The man hangs up, closes the phone's flap and raises his hand while holding
the phone and asks to all those present: "Does anyone know who this phone
belongs to?"
It makes sense...........
According to the Alaska Department of Fish and
Game, both male and female reindeer grow antlers in the summer each year (the
only members of the deer family, Cervidae, to have females which do so).
Male reindeer drop their antlers at the beginning of winter, usually late
November to mid December. Female reindeer retain their antlers till after
they give birth in the spring. Therefore, according to every historical
rendition depicting Santa's reindeer, every single one of them, from Rudolf to
Blitzen........had to be a female. We should've known this when when they
were able to find their way.
I just knew I was in big trouble at work
when...
...the new policy on sexual harassment included a
photo of me. ...the Security guard made a complete inventory of my work
area. ...my assistant began responding to my memos with, "Yeah, whatever."
...I got a "It's for you loser" .wav receiving e-mail, & not a chime.
...my new Pentium was replaced with an 386sx-16 last weekend. ...the
Human Resources Dept requested an update of my arrest record. ...the Boss
asked if I still had a copy of my 5 year contract. ...I noticed co-workers
measuring my office when I arrived at work. ...my parking spot was
relocated next to the dumpster. ...my secretary sez things like "Get the
phone, my nails aren't dry." ...three people began helping me write a "desk
manual" for my job. ...the LAN suddenly began backing-up my computer every
10 minutes. ...a large paper recycling box was placed next to my file
cabinets. ...the receptionist began saying "Who ???" to anyone calling on
me.
The Brooklyn Math Test...........
A construction site boss was interviewing men for
a job, when along came a Brooklyn New Yorker. "I'm not hiring any wise-ass
Brooklyn New Yorker," the foreman thought to himself, so he made up a test
hoping that the BNY wouldn't be able to answer the questions, and he'd be able
to refuse him the job without getting into an argument. "Here's your first
question," the foreman said. "Without using numbers, represent the number
9. "Without numbiz?" the BNY says. "Dat's easy," and proceeds to draw three
trees. "What's this?" the boss asks. "Ain't you got no brains?
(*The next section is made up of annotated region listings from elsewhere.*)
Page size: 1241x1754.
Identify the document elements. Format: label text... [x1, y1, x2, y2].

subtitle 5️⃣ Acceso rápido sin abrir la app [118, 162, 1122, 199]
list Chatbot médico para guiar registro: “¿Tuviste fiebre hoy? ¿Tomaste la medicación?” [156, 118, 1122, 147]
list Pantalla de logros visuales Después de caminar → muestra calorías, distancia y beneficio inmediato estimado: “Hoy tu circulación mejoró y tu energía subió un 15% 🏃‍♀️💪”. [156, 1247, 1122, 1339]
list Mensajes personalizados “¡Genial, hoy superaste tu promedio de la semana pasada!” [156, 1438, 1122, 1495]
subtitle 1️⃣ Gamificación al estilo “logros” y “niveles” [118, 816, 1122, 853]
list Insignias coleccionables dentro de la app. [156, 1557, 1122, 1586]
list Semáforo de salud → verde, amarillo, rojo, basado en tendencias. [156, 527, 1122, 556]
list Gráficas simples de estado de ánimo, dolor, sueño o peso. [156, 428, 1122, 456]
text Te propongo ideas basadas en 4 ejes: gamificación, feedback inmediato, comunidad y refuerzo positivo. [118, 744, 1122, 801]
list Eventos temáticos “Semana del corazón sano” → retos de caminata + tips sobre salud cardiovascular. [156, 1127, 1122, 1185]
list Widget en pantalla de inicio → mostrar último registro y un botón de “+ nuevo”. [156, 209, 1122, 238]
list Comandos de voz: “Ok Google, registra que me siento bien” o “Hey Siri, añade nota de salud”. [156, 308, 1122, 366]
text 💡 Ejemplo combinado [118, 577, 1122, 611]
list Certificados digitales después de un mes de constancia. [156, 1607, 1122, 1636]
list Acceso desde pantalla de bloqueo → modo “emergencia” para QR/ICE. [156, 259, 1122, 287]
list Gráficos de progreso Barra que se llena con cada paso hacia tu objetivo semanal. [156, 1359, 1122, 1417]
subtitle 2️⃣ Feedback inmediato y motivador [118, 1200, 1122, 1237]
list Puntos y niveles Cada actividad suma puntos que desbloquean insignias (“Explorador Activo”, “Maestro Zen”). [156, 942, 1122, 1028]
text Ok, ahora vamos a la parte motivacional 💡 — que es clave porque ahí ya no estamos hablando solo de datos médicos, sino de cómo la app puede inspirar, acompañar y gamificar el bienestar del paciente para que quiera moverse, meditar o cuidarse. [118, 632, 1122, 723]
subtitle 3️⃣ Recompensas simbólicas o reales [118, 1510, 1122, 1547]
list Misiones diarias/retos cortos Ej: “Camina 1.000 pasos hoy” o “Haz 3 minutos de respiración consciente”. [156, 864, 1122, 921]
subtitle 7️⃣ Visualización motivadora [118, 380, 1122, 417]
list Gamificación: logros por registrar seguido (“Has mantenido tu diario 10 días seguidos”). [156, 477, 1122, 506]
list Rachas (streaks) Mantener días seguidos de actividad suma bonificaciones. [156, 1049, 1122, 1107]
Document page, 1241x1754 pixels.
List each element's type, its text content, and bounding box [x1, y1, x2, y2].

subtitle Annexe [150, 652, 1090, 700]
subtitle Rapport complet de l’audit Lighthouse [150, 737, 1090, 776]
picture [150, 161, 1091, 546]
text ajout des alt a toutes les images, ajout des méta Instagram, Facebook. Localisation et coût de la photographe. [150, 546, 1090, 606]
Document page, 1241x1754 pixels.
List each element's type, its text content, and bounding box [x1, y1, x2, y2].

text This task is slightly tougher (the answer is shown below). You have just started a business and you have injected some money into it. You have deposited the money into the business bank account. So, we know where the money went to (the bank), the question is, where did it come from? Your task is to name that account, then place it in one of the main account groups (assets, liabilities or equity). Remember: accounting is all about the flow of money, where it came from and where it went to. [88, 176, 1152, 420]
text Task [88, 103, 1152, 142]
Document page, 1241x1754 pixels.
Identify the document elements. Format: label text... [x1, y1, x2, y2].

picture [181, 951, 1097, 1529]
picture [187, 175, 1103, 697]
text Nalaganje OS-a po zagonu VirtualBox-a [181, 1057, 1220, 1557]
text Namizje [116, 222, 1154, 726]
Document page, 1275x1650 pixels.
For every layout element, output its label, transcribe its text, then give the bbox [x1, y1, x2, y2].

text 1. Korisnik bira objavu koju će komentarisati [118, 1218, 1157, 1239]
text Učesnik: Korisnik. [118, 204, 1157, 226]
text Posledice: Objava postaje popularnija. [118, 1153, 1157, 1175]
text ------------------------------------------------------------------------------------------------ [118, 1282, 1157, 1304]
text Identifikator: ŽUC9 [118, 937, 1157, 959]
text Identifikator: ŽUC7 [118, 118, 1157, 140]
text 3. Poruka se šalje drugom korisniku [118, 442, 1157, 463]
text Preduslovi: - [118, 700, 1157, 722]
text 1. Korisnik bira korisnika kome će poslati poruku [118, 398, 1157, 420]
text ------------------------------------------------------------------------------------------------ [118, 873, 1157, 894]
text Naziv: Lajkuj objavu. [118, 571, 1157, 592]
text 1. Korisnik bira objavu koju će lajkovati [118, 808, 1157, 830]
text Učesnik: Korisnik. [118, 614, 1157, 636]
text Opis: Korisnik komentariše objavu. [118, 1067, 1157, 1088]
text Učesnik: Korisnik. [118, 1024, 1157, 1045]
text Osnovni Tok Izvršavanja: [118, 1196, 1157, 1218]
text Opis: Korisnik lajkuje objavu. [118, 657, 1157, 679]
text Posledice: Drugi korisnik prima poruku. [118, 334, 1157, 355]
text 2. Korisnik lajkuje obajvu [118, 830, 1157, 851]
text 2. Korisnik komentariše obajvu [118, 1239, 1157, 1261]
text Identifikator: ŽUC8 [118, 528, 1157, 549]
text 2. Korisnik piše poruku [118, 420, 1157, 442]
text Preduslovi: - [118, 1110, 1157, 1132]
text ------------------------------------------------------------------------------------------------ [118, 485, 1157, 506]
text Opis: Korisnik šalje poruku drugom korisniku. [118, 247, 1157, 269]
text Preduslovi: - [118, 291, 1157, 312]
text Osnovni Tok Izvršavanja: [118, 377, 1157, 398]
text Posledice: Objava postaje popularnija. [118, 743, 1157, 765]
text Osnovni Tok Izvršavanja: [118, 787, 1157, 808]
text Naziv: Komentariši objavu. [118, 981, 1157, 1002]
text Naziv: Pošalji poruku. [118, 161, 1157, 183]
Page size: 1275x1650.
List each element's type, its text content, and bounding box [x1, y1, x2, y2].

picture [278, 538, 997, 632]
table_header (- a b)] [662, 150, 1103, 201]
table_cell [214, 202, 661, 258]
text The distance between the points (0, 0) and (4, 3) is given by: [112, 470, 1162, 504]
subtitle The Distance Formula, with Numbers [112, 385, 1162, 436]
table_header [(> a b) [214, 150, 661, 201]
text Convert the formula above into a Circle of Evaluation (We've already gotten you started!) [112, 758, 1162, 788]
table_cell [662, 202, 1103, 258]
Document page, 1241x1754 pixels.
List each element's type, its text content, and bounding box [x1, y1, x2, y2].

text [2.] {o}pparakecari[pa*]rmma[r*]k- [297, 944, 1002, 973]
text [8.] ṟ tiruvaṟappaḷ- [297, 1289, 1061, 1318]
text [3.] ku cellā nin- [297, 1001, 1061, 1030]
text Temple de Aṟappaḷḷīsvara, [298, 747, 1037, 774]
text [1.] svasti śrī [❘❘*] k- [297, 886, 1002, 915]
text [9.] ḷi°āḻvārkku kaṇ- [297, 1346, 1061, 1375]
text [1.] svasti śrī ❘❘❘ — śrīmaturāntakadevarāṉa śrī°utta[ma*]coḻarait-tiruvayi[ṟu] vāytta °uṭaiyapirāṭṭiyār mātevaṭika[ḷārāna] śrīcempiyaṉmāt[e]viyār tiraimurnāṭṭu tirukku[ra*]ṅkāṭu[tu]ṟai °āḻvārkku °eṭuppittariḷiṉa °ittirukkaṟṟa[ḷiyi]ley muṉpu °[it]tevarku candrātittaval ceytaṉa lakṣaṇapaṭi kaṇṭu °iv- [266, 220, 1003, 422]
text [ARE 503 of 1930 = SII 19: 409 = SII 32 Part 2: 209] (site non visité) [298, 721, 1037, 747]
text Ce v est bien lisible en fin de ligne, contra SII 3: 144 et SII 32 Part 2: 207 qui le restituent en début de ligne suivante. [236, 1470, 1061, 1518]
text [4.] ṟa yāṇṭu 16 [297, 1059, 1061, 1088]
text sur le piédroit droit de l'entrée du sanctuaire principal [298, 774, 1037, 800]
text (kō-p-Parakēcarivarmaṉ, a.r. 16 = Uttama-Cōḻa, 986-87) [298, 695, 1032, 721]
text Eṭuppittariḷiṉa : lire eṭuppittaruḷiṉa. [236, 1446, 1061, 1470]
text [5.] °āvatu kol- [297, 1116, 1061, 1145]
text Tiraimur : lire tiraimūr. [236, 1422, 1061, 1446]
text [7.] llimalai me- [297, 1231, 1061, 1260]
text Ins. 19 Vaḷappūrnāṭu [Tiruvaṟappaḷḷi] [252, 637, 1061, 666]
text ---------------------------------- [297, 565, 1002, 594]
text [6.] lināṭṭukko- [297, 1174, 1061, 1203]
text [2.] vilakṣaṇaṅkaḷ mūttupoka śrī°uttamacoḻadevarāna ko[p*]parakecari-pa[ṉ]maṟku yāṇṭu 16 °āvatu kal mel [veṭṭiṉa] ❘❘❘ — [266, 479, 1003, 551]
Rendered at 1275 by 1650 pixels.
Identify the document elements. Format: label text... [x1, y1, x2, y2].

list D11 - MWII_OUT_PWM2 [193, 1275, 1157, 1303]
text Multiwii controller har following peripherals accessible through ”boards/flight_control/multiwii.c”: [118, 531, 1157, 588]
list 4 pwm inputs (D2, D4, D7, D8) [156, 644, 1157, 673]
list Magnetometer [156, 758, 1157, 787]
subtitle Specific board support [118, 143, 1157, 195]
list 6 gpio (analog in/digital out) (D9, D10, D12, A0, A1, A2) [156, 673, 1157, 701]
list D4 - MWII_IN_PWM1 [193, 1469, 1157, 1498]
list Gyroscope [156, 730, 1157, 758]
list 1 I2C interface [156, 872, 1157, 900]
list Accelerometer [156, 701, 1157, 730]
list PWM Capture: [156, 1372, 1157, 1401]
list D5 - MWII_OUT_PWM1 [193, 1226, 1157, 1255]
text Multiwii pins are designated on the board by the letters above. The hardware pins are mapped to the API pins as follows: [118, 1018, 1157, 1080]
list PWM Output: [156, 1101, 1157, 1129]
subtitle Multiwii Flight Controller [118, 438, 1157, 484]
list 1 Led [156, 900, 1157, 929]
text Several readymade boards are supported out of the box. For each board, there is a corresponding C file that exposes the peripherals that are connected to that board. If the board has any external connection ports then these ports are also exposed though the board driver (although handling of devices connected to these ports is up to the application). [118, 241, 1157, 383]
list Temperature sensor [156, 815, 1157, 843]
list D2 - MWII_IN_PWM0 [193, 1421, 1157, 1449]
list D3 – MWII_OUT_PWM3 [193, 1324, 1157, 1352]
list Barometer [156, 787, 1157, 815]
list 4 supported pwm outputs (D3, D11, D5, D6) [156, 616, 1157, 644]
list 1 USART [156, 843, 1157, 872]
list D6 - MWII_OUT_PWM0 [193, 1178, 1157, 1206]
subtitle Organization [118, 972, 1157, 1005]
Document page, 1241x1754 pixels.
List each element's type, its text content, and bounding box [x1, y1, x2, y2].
Tree 'n
tree n' tree makes nine." "Fair enough," says the boss. "Here is your
second question. Use the same rules, but this time the number is 99." The
BNY stares into space for a while, then picks up the picture that he has just
drawn and makes a smudge on each tree. "Dare ya go," he says. The boss
scratches his head and says, "How on earth do you get that to represent
99?" "Each a da tree's is dirty now! So it's dirty tree, 'n dirty tree,'n
dirty tree. Dat's 99." The boss is getting worried he's going to have to
hire him, so he says, "Alright, last question. Same rules again, but represent
the number 100." Mr. BNY stares into space again, then he picks up the
picture again and makes a little mark at the base of each tree, and says, "Dare
ya go. A hundred." The boss looks at the attempt. "You must be nuts if you
think that represents a hundred." The BNY leans forward and points to the
marks at the tree bases, and says, "A little dog comes along and craps by each
tree, so now you've got dirty tree an' a turd, dirty tree an' a turd, an' dirty
tree an' a turd, which makes one hundred. When do I freakin' start?"